=== Supplied text ===

The Alpe gets crazier every year
The Alpe gets crazier every year
Flares. Switchbacks. Baying crowds. Thousands of drunk Dutchmen. It doesn’t get better, louder or more iconic than Alpe d’Huez.
Placing what is one of the Tour’s most storied climbs (and with Mont Ventoux not featuring in this year’s race at all, perhaps the most storied climb) on the penultimate stage was a masterstroke by Tour director Christian Prudhomme.
Fans who had been on the mountainside for days to secure their places roadside were rewarded for their stoicism with an explosive final climb, where Quintana did what he had been promising to do for so long and distanced Froome. What followed was around 35 minutes of excruciating racing – at least for Sky fans it was excruciating, for the neutral it was delicious – as Froome tried his level best to rein in Quintana, as the Colombian jumped from rider to rider further up the road.

=== Supplied material ===

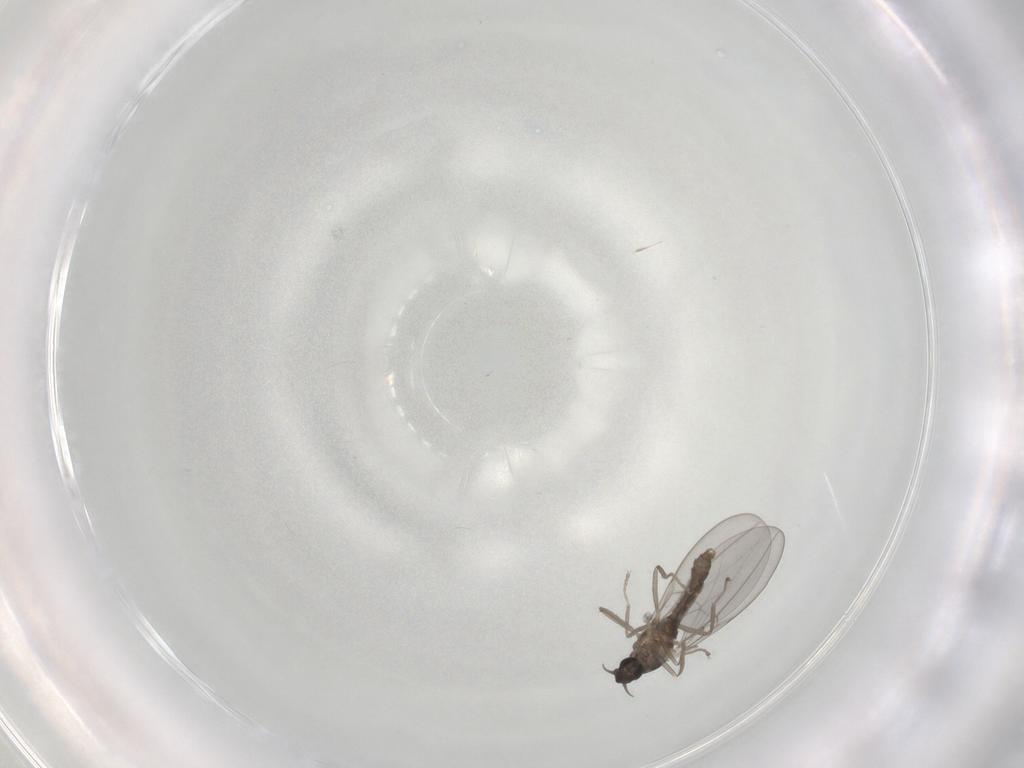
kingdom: Animalia
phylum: Arthropoda
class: Insecta
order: Diptera
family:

===

■ **Assigned task**
Continue the article on the Alpe d'Huez stage of the Tour, beginning after its final sentence. These data come from a source unrelated to the article.

■ **Answer for this exercise**
Quintana’s Movistar team-mate and compatriot, Winner Anacona, deserves a mention for the brutal drive he produced in support of his leader, pacing Quintana on the Alpe having earlier gone up the road. In the end the Quinterminator wasn’t quite able to get the 2:38 gap he was looking for to overturn Froome’s lead, but by the ghost of Marco Pantani, it was beautiful to watch him try.